Some looks reimagined suit tailoring as strapless dresses while others elongated pinstriped blazers into coats. I adored the simplicity and beauty of a black suit with a foldover lapel on one side and an asymmetrical button running catty-corner to it (Look 15). Trenches were in their own league of excellence, particularly one in eggplant leather. This was Burton’s exploration of the anatomy of clothing, and how materials can be molded and tailored to exalt the human form. She gave a masterclass on it.

The anatomy of flowers came in exploded forms that were transformed into dresses: one was royal purple and worn by French singer Yseult Onguenet, who recently fronted a McQueen campaign. Another was in rich red leather with a shoulder-hugging accent on one side. Other looks were printed with X-Ray orchid blossoms. This motif was repeated on trenches and coat-dresses alike.

It was a feast for the eyes and a balm to the soul.

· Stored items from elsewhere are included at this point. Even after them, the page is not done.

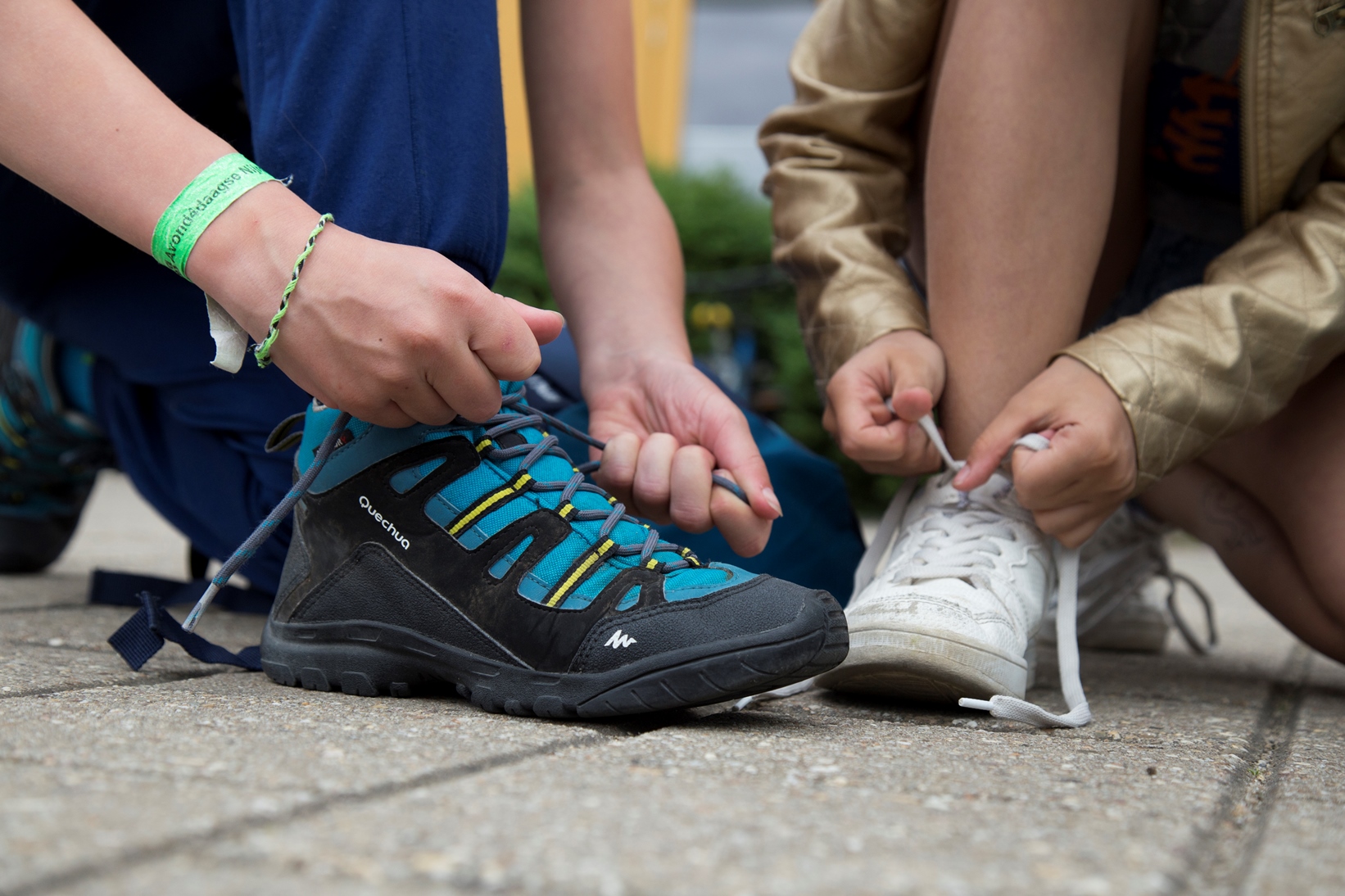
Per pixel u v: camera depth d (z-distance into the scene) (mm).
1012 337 1137
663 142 8609
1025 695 1082
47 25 832
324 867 500
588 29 1311
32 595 1600
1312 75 1104
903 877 521
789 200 1396
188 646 1004
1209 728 1005
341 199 909
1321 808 720
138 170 824
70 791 590
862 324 1244
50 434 1662
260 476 1291
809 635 830
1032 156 1104
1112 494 1088
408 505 922
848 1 1404
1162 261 1489
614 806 615
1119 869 549
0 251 1219
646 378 1153
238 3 1000
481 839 546
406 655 929
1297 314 1107
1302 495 1267
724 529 1040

Other surprises: beaded black dresses with slashed fringes that recalled Lee McQueen’s ‘Joan’ dresses for Fall/Winter 1998 or his looped and dripping fringes from Spring/Summer 1998. One exquisite pewter silver look worn by Adut Akech recalled Burton’s ‘Lovespoons’ collection (which Adut Akech also wore at the time). Self-referential fashion at its finest. It was love at first sight when it came to a cream dress hugged with rope attachments. You have never seen a look walked more beautifully, I promise.

There were also stiff denim and leather separates that felt like armor, as did a black suit with corpuscular silver attachments that clung to the shoulders like barnacles. Later looks turned models into walking flowers, some with high crumb-catcher necklines, and others with immensely frilled shoulders. What’s more is that every single look had something to say. There wasn’t a wasted moment or an idea that was repeated to the point of being dull. It was a feast for the eyes and a balm to the soul. It’s my prediction that this show will go down in fashion history as her best work for the house.